> **THE INPUT**

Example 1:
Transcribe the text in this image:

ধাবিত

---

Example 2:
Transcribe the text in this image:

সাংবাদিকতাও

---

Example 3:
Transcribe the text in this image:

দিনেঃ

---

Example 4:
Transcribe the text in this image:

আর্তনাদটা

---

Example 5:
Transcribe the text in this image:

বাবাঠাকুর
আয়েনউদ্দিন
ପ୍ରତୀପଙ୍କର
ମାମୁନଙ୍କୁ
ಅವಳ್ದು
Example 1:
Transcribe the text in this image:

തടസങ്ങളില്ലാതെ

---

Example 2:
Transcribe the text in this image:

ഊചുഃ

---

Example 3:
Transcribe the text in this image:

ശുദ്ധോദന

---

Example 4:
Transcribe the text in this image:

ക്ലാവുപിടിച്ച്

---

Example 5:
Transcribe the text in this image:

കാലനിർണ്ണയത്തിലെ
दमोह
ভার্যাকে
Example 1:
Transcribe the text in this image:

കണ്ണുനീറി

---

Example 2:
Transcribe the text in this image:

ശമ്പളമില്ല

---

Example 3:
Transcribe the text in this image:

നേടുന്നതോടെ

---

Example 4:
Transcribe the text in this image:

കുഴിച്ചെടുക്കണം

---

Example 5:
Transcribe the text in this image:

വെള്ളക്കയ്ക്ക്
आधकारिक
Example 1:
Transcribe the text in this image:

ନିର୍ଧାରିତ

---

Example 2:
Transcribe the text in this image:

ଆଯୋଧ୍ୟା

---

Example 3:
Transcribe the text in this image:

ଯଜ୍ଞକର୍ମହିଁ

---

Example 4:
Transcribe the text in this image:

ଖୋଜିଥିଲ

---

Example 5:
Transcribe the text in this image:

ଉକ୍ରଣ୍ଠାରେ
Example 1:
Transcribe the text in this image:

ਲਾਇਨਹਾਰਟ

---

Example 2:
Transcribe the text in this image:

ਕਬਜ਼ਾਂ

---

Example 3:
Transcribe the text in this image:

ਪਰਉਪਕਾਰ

> **DIRECTIONS**
All the entries above must be repeated exactly as they were given.

> **ANSWER TO THIS EXERCISE**
Example 1:
Transcribe the text in this image:

ধাবিত

---

Example 2:
Transcribe the text in this image:

সাংবাদিকতাও

---

Example 3:
Transcribe the text in this image:

দিনেঃ

---

Example 4:
Transcribe the text in this image:

আর্তনাদটা

---

Example 5:
Transcribe the text in this image:

বাবাঠাকুর
আয়েনউদ্দিন
ପ୍ରତୀପଙ୍କର
ମାମୁନଙ୍କୁ
ಅವಳ್ದು
Example 1:
Transcribe the text in this image:

തടസങ്ങളില്ലാതെ

---

Example 2:
Transcribe the text in this image:

ഊചുഃ

---

Example 3:
Transcribe the text in this image:

ശുദ്ധോദന

---

Example 4:
Transcribe the text in this image:

ക്ലാവുപിടിച്ച്

---

Example 5:
Transcribe the text in this image:

കാലനിർണ്ണയത്തിലെ
दमोह
ভার্যাকে
Example 1:
Transcribe the text in this image:

കണ്ണുനീറി

---

Example 2:
Transcribe the text in this image:

ശമ്പളമില്ല

---

Example 3:
Transcribe the text in this image:

നേടുന്നതോടെ

---

Example 4:
Transcribe the text in this image:

കുഴിച്ചെടുക്കണം

---

Example 5:
Transcribe the text in this image:

വെള്ളക്കയ്ക്ക്
आधकारिक
Example 1:
Transcribe the text in this image:

ନିର୍ଧାରିତ

---

Example 2:
Transcribe the text in this image:

ଆଯୋଧ୍ୟା

---

Example 3:
Transcribe the text in this image:

ଯଜ୍ଞକର୍ମହିଁ

---

Example 4:
Transcribe the text in this image:

ଖୋଜିଥିଲ

---

Example 5:
Transcribe the text in this image:

ଉକ୍ରଣ୍ଠାରେ
Example 1:
Transcribe the text in this image:

ਲਾਇਨਹਾਰਟ

---

Example 2:
Transcribe the text in this image:

ਕਬਜ਼ਾਂ

---

Example 3:
Transcribe the text in this image:

ਪਰਉਪਕਾਰ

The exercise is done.